Can-con continues decline by Graham Fraser
Source : Toronto Star
Oct 24, 2001
by Graham Fraser
OTTAWA - Despite millions of federal dollars provided to private broadcasters for Canadian programming, private TV networks are spending steadily more on U.S. television programs and less on Canadian ones.
A recent study by Friends of Canadian Broadcasting found that the country's private conventional broadcasters, such as CTV and Global, increased their spending on non-Canadian programs between 1993-94 and 1999-2000 by more than 50 per cent, while they reduced their spending on Canadian programs by 6 per cent.
"During the same period, their revenues, in year 2001 dollars, increased by almost 14 per cent, and their profits rose by 42 per cent," the study found.
"The amount of public money has doubled, yet the private networks are spending less," Ian Morrison, spokesperson for the Friends of Canadian Broadcasting, said in an interview yesterday. "That's a problem."
The study has been submitted to the Standing Committee on Canadian Heritage, which begins hearings on the future of Canadian broadcasting on Nov. 4.
The study found that over the decade from 1989-90 to 1999-2000, federal contributions to Canadian television production funds more than doubled from $102.3 million in 2001 dollars to $239.9 million. But over the same period, private broadcasters increased spending on non-Canadian programs from $292.6 million to $449.5 million while spending on Canadian programs dropped from $539 million to $506.1 million.
"But broadcasters do not invest equally," the study observed, pointing out 57 per cent of CTV's total program expenditures - $159.3 million - went to Canadian programs, compared with 41 percent of CanWest Global's spending on Canadian programs.
Friends of Canadian Broadcasting is a lobby group for Canadian content.

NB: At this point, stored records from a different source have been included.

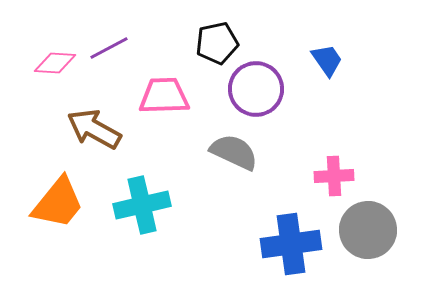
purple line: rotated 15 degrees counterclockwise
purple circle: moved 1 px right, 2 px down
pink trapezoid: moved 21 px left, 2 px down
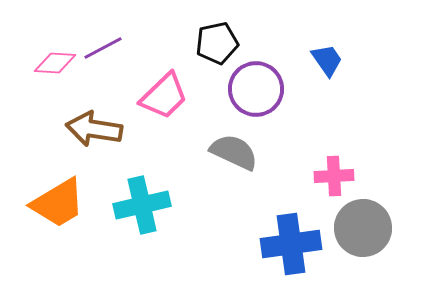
purple line: moved 6 px left
pink trapezoid: rotated 138 degrees clockwise
brown arrow: rotated 20 degrees counterclockwise
orange trapezoid: rotated 20 degrees clockwise
gray circle: moved 5 px left, 2 px up
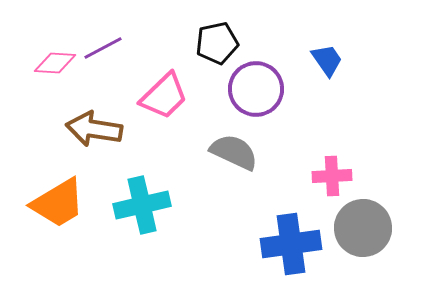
pink cross: moved 2 px left
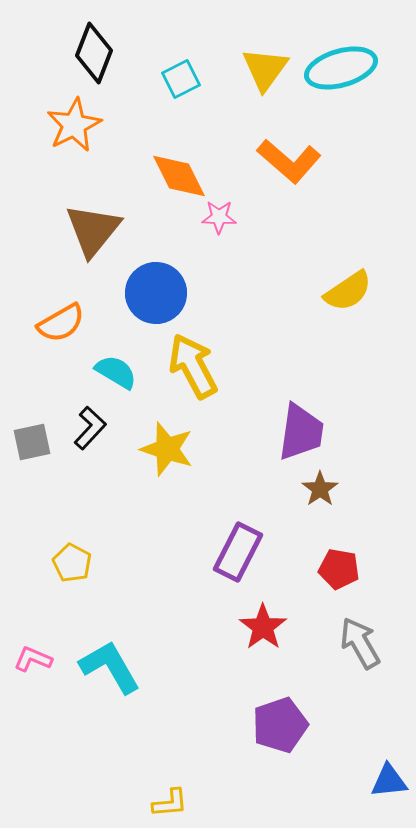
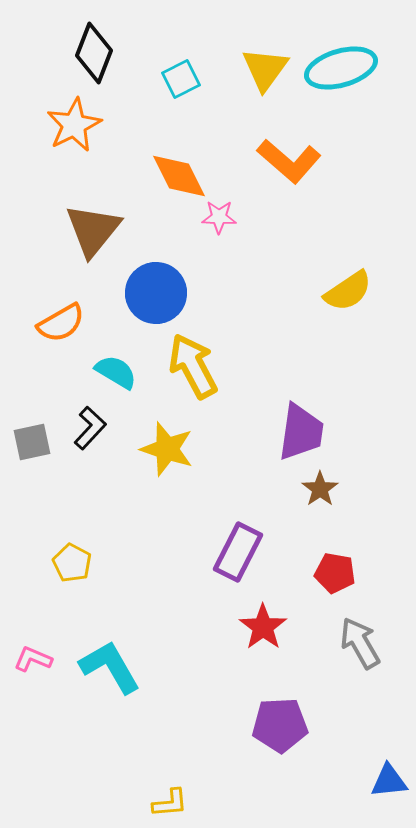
red pentagon: moved 4 px left, 4 px down
purple pentagon: rotated 16 degrees clockwise
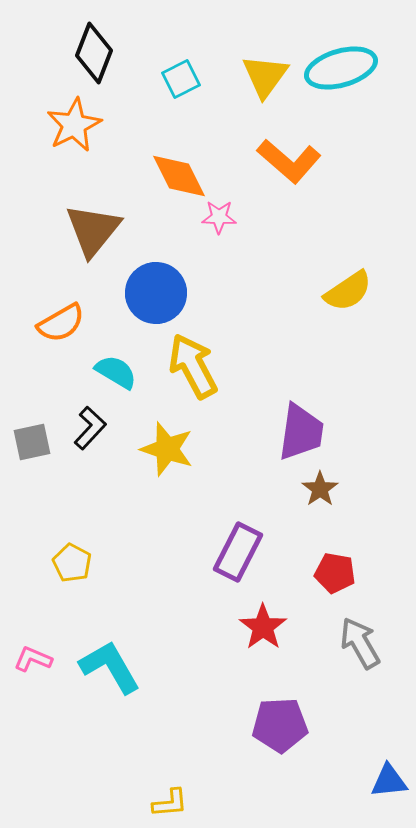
yellow triangle: moved 7 px down
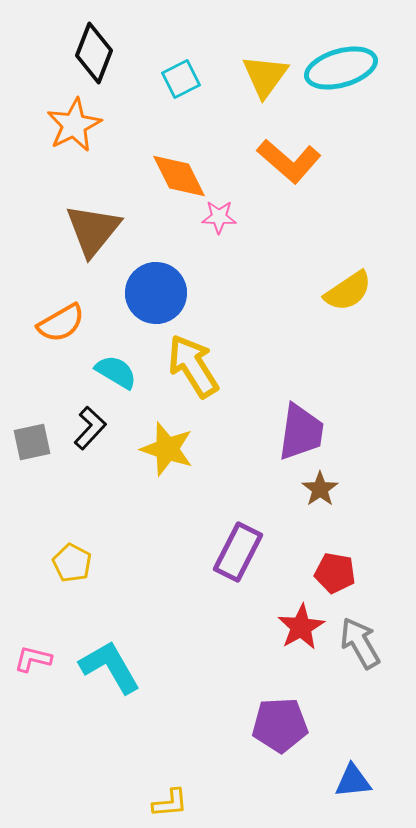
yellow arrow: rotated 4 degrees counterclockwise
red star: moved 38 px right; rotated 6 degrees clockwise
pink L-shape: rotated 9 degrees counterclockwise
blue triangle: moved 36 px left
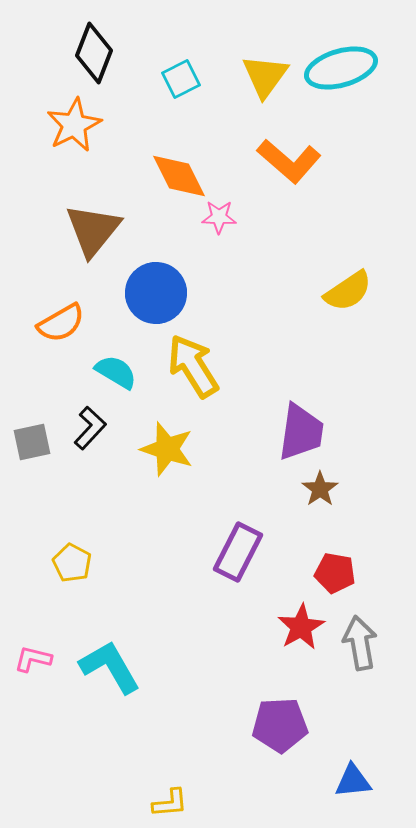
gray arrow: rotated 20 degrees clockwise
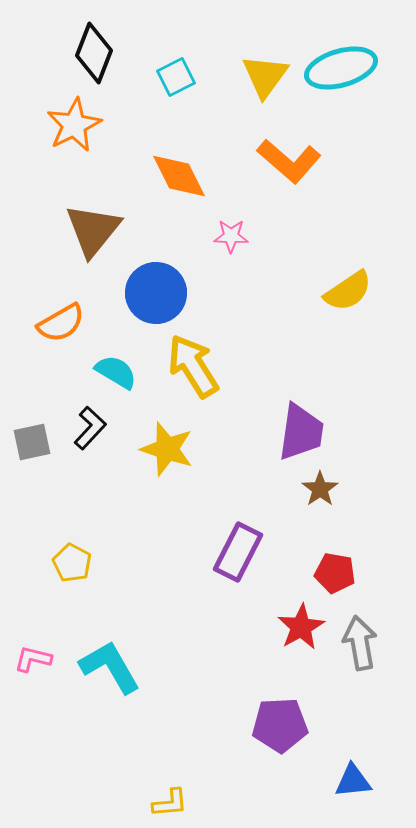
cyan square: moved 5 px left, 2 px up
pink star: moved 12 px right, 19 px down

Morrison said people are unaware the increased federal funding for Canadian programming has had this perverse effect. "If the government's putting in money, the other players have to belly up to the bar. But it's a one-way street: the government is putting in, and the private conventional broadcasters are taking out."
During the last decade, despite the fact its government funding has been slashed from $1.28 billion annually in 1990-91 to $901 million in 2000-01, the CBC has become almost entirely Canadian.
During the same period, the study shows specialty TV channels have had an impact on the patterns of spending on Canadian programs.
While the CBC is still the largest investor in English-language TV productions assisted by Telefilm Canada, the second-largest investor is now, as a group, the specialty channels, followed by CTV, while Global barely figures in the data.
The study also found CBC-TV is increasingly dependent on advertising revenue from the private sector, which increased from $288.3 million, or 28 per cent of the operating grant in 1995-96, to $353.9 million, or 43.6 per cent in 2000-01.